Page-level text extractions:
_ _ _

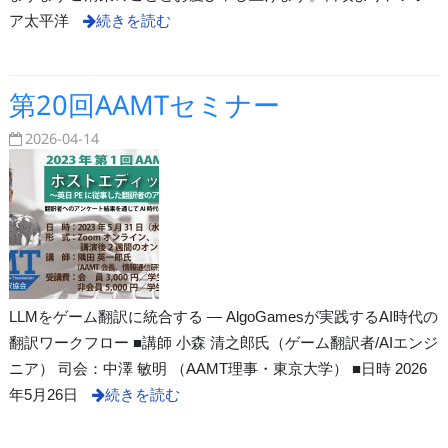
ア太平洋
続きを読む
第20回AAMTセミナー
2026-04-14
LLMをゲーム翻訳に統合する ― AlgoGamesが実践するAI時代の
翻訳ワークフロー ■講師 小森 清之郎氏（ゲーム翻訳者/AIエンジ
ニア） 司会：中澤 敏明 （AAMT理事・東京大学） ■日時 2026
年5月26日
続きを読む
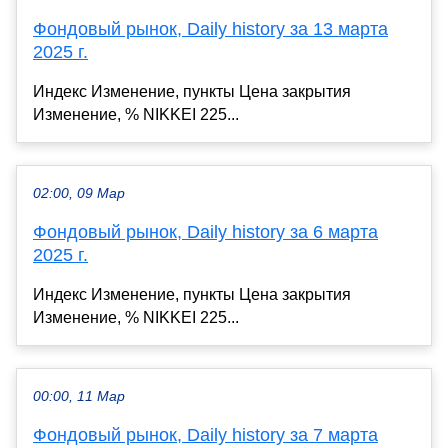
Фондовый рынок, Daily history за 13 марта
2025 г.
Индекс Изменение, пункты Цена закрытия
Изменение, % NIKKEI 225...
02:00, 09 Мар
Фондовый рынок, Daily history за 6 марта
2025 г.
Индекс Изменение, пункты Цена закрытия
Изменение, % NIKKEI 225...
00:00, 11 Мар
Фондовый рынок, Daily history за 7 марта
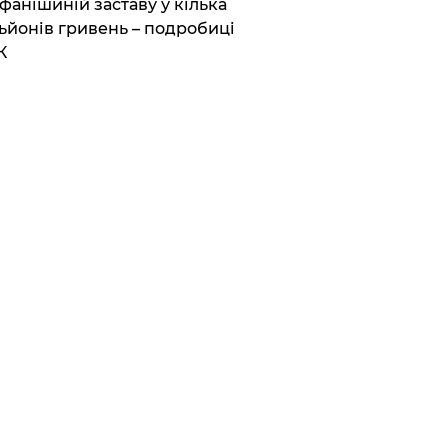
фанішиній заставу у кілька
ьйонів гривень – подробиці
К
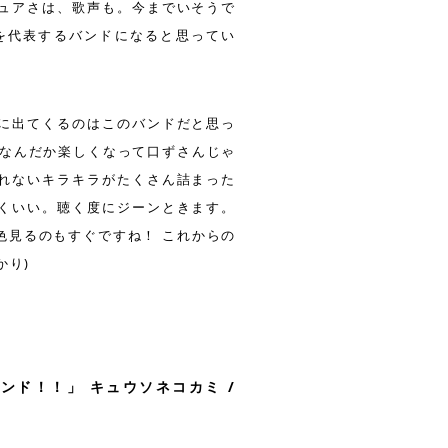
ュアさは、歌声も。今までいそうで
ーンを代表するバンドになると思ってい
に出てくるのはこのバンドだと思っ
。なんだか楽しくなって口ずさんじゃ
れないキラキラがたくさん詰まった
くいい。聴く度にジーンときます。
色見るのもすぐですね！ これからの
かり)
ド！！」 キュウソネコカミ /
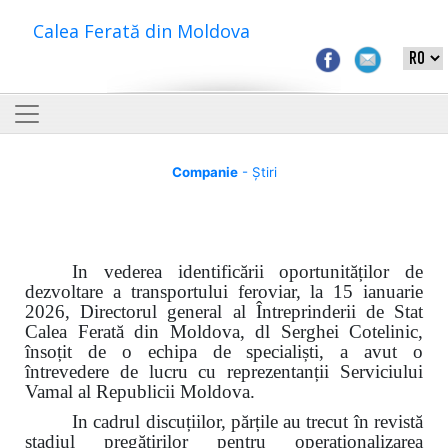
Calea Ferată din Moldova
Companie
- Știri
In vederea identificării oportunităților de
dezvoltare a transportului feroviar, la 15 ianuarie
2026, Directorul general al Întreprinderii de Stat
Calea Ferată din Moldova, dl Serghei Cotelinic,
însoțit de o echipa de specialiști, a avut o
întrevedere de lucru cu reprezentanții Serviciului
Vamal al Republicii Moldova.
In cadrul discuțiilor, părțile au trecut
î
n revistă
stadiul pregătirilor pentru operaționalizarea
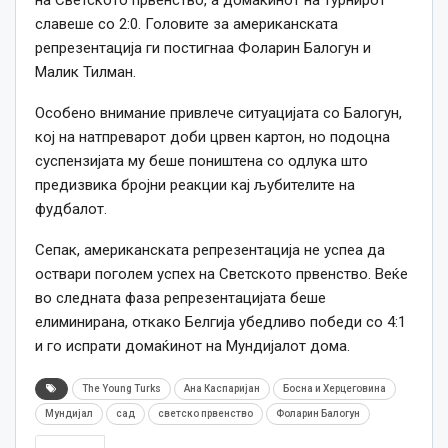
на Светското првенство, а домаќинот на турнирот
славеше со 2:0. Головите за американската
репрезентација ги постигнаа Фоларин Балогун и
Малик Тилман.
Особено внимание привлече ситуацијата со Балогун,
кој на натпреварот доби црвен картон, но подоцна
суспензијата му беше поништена со одлука што
предизвика бројни реакции кај љубителите на
фудбалот.
Сепак, американската репрезентација не успеа да
оствари поголем успех на Светското првенство. Веќе
во следната фаза репрезентацијата беше
елиминирана, откако Белгија убедливо победи со 4:1
и го испрати домаќинот на Мундијалот дома.
The Young Turks
Ана Каспаријан
Босна и Херцеговина
Мундијал
сад
светско првенство
Фоларин Балогун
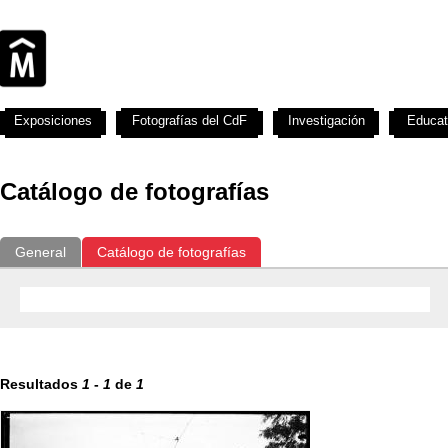
Exposiciones
Fotografías del CdF
Investigación
Educat
Catálogo de fotografías
General
Catálogo de fotografías
Resultados
1
-
1
de
1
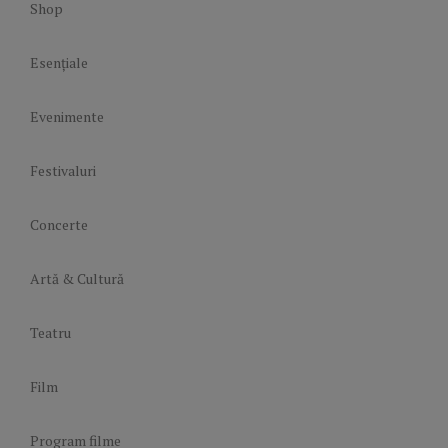
Shop
Esențiale
Evenimente
Festivaluri
Concerte
Artă & Cultură
Teatru
Film
Program filme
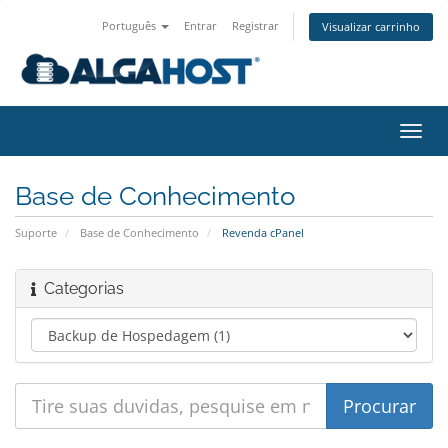
Português
Entrar
Registrar
Visualizar carrinho
Alter
nave
Base de Conhecimento
Suporte
Base de Conhecimento
Revenda cPanel
Categorias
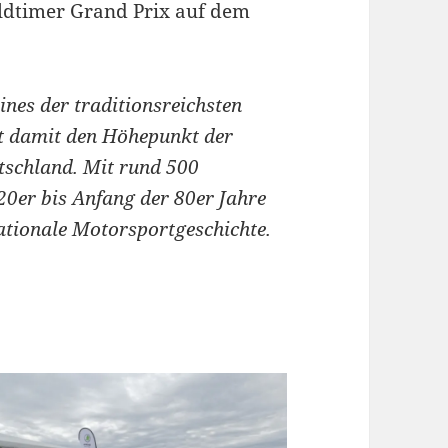
Oldtimer Grand Prix auf dem
ines der traditionsreichsten
et damit den Höhepunkt der
tschland. Mit rund 500
0er bis Anfang der 80er Jahre
rnationale Motorsportgeschichte.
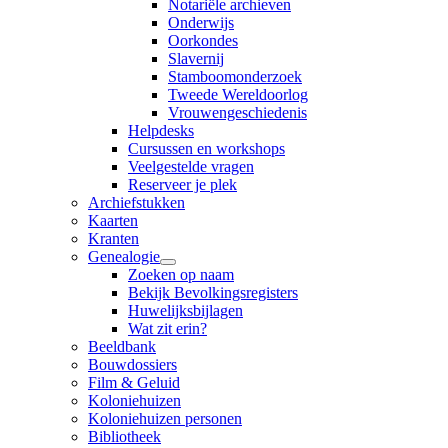
Notariële archieven
Onderwijs
Oorkondes
Slavernij
Stamboomonderzoek
Tweede Wereldoorlog
Vrouwengeschiedenis
Helpdesks
Cursussen en workshops
Veelgestelde vragen
Reserveer je plek
Archiefstukken
Kaarten
Kranten
Genealogie
Zoeken op naam
Bekijk Bevolkingsregisters
Huwelijksbijlagen
Wat zit erin?
Beeldbank
Bouwdossiers
Film & Geluid
Koloniehuizen
Koloniehuizen personen
Bibliotheek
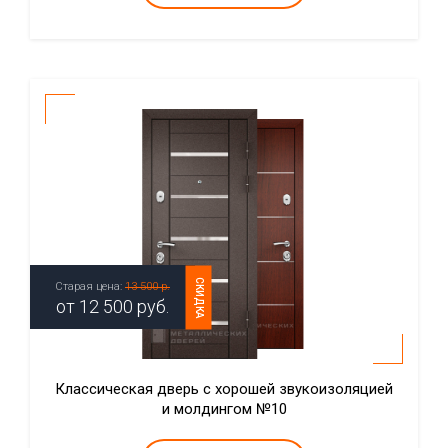
СКИДКА
Старая цена:
13 500 р.
от
12 500
руб.
Классическая дверь с хорошей звукоизоляцией
и молдингом №10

_ _ _

YOUR OBJECTIVE: Output each entry exactly. Skip the pictures.

OUTPUT OF THE TASK:
ア太平洋
続きを読む
第20回AAMTセミナー
2026-04-14
LLMをゲーム翻訳に統合する ― AlgoGamesが実践するAI時代の
翻訳ワークフロー ■講師 小森 清之郎氏（ゲーム翻訳者/AIエンジ
ニア） 司会：中澤 敏明 （AAMT理事・東京大学） ■日時 2026
年5月26日
続きを読む
Фондовый рынок, Daily history за 13 марта
2025 г.
Индекс Изменение, пункты Цена закрытия
Изменение, % NIKKEI 225...
02:00, 09 Мар
Фондовый рынок, Daily history за 6 марта
2025 г.
Индекс Изменение, пункты Цена закрытия
Изменение, % NIKKEI 225...
00:00, 11 Мар
Фондовый рынок, Daily history за 7 марта
фанішиній заставу у кілька
ьйонів гривень – подробиці
К
ュアさは、歌声も。今までいそうで
ーンを代表するバンドになると思ってい
に出てくるのはこのバンドだと思っ
。なんだか楽しくなって口ずさんじゃ
れないキラキラがたくさん詰まった
くいい。聴く度にジーンときます。
色見るのもすぐですね！ これからの
かり)
ド！！」 キュウソネコカミ /
Calea Ferată din Moldova
Companie
- Știri
In vederea identificării oportunităților de
dezvoltare a transportului feroviar, la 15 ianuarie
2026, Directorul general al Întreprinderii de Stat
Calea Ferată din Moldova, dl Serghei Cotelinic,
însoțit de o echipa de specialiști, a avut o
întrevedere de lucru cu reprezentanții Serviciului
Vamal al Republicii Moldova.
In cadrul discuțiilor, părțile au trecut
î
n revistă
stadiul pregătirilor pentru operaționalizarea
на Светското првенство, а домаќинот на турнирот
славеше со 2:0. Головите за американската
репрезентација ги постигнаа Фоларин Балогун и
Малик Тилман.
Особено внимание привлече ситуацијата со Балогун,
кој на натпреварот доби црвен картон, но подоцна
суспензијата му беше поништена со одлука што
предизвика бројни реакции кај љубителите на
фудбалот.
Сепак, американската репрезентација не успеа да
оствари поголем успех на Светското првенство. Веќе
во следната фаза репрезентацијата беше
елиминирана, откако Белгија убедливо победи со 4:1
и го испрати домаќинот на Мундијалот дома.
The Young Turks
Ана Каспаријан
Босна и Херцеговина
Мундијал
сад
светско првенство
Фоларин Балогун
Exposiciones
Fotografías del CdF
Investigación
Educat
Catálogo de fotografías
General
Catálogo de fotografías
Resultados
1
-
1
de
1
Shop
Esențiale
Evenimente
Festivaluri
Concerte
Artă & Cultură
Teatru
Film
Program filme
Português
Entrar
Registrar
Visualizar carrinho
Alter
nave
Base de Conhecimento
Suporte
Base de Conhecimento
Revenda cPanel
Categorias
Oldtimer Grand Prix auf dem
ines der traditionsreichsten
et damit den Höhepunkt der
tschland. Mit rund 500
0er bis Anfang der 80er Jahre
rnationale Motorsportgeschichte.
Notariële archieven
Onderwijs
Oorkondes
Slavernij
Stamboomonderzoek
Tweede Wereldoorlog
Vrouwengeschiedenis
Helpdesks
Cursussen en workshops
Veelgestelde vragen
Reserveer je plek
Archiefstukken
Kaarten
Kranten
Genealogie
Zoeken op naam
Bekijk Bevolkingsregisters
Huwelijksbijlagen
Wat zit erin?
Beeldbank
Bouwdossiers
Film & Geluid
Koloniehuizen
Koloniehuizen personen
Bibliotheek
СКИДКА
Старая цена:
13 500 р.
от
12 500
руб.
Классическая дверь с хорошей звукоизоляцией
и молдингом №10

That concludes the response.